━━━━━ The input ━━━━━

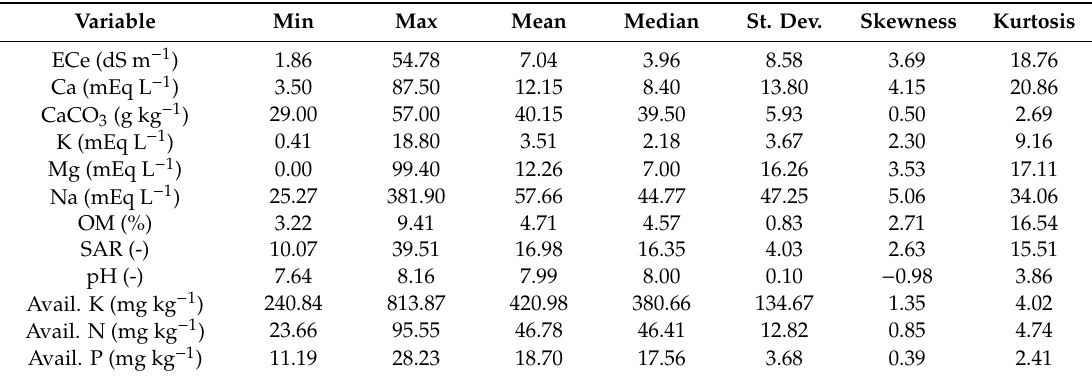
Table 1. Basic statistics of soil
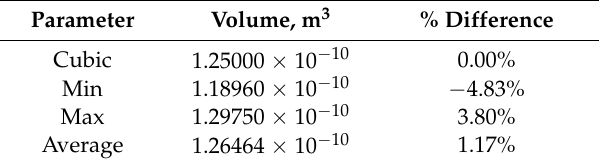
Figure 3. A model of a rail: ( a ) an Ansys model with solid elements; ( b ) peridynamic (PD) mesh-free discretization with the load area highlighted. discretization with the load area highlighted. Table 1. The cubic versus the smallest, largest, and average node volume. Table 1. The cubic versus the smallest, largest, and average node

━━━━━
━━━━━ The input ━━━━━

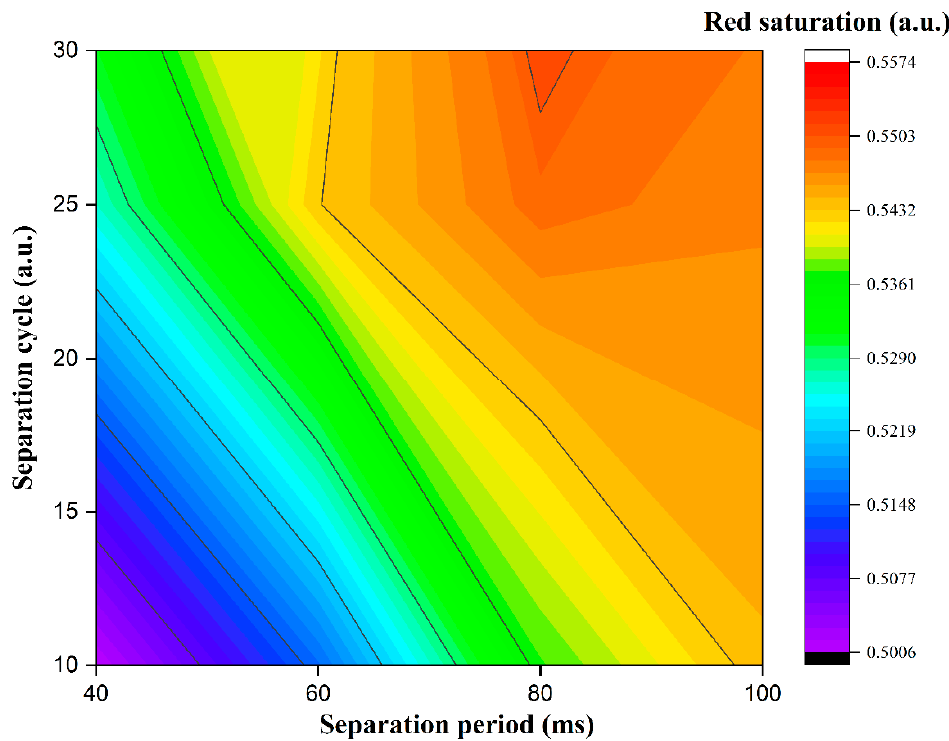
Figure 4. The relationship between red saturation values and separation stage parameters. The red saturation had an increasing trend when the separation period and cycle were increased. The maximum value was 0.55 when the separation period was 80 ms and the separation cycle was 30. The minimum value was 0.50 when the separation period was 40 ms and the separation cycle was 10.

━━━━━
━━━━━ The input ━━━━━

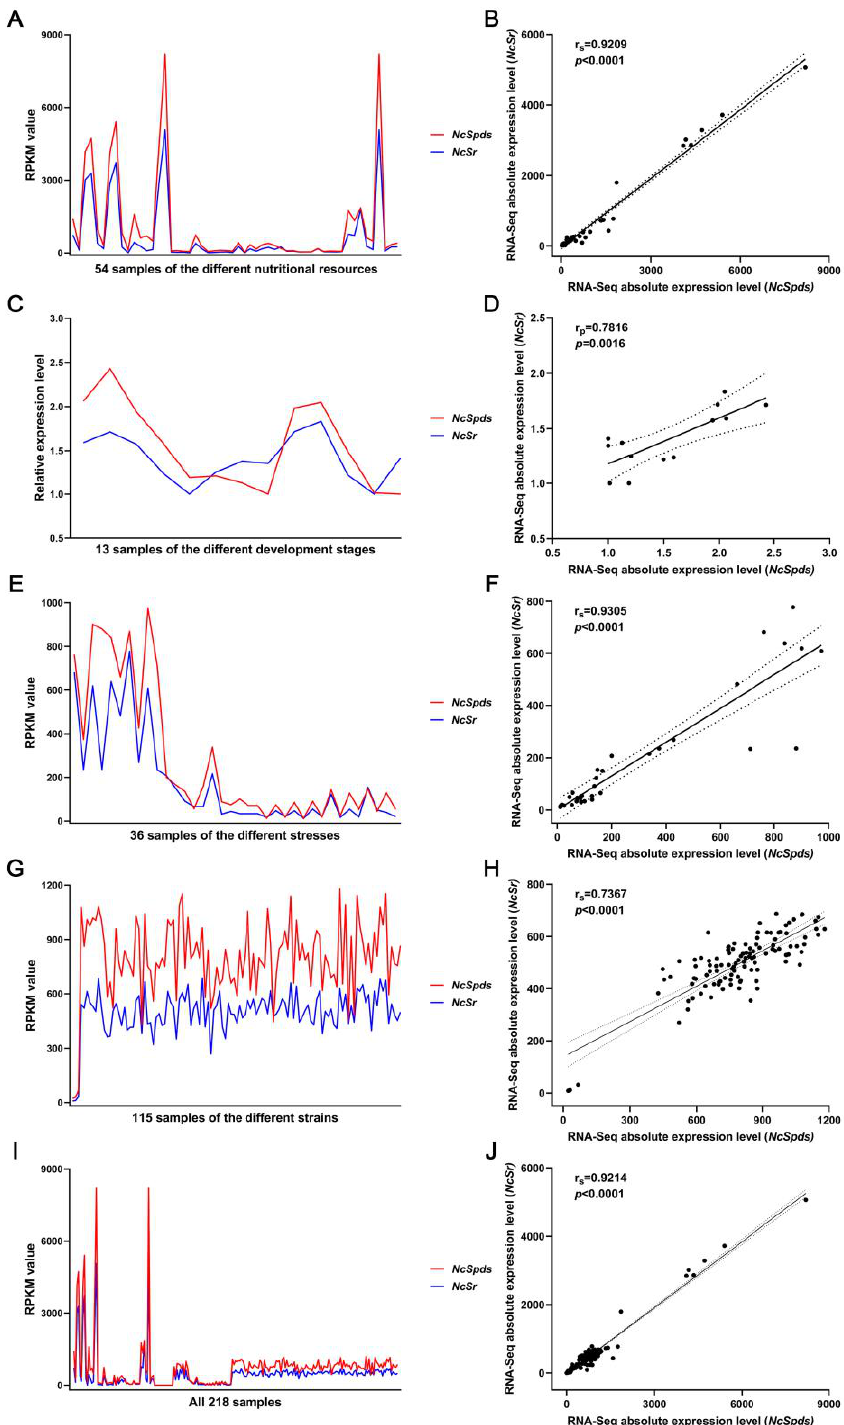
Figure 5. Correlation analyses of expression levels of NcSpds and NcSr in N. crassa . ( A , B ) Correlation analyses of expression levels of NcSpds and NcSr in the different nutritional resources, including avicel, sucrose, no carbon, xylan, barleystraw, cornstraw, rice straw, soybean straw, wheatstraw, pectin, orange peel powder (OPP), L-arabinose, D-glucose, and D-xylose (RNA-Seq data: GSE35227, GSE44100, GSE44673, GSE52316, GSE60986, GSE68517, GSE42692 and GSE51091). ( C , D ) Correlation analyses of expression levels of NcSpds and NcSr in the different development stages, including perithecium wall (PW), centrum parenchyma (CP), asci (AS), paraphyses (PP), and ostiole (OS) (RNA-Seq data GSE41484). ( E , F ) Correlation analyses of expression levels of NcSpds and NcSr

━━━━━

:: What to produce ::
The material above holds pictures; leave them out and set down exactly the lines from the line with "Table 1. Basic statistics of soil" to the line with "Figure 3. A", both included.

:: Written answer ::
Table 1. Basic statistics of soil
Figure 3. A model of a rail: ( a ) an Ansys model with solid elements; ( b ) peridynamic (PD) mesh-free discretization with the load area highlighted. discretization with the load area highlighted. Table 1. The cubic versus the smallest, largest, and average node volume. Table 1. The cubic versus the smallest, largest, and average node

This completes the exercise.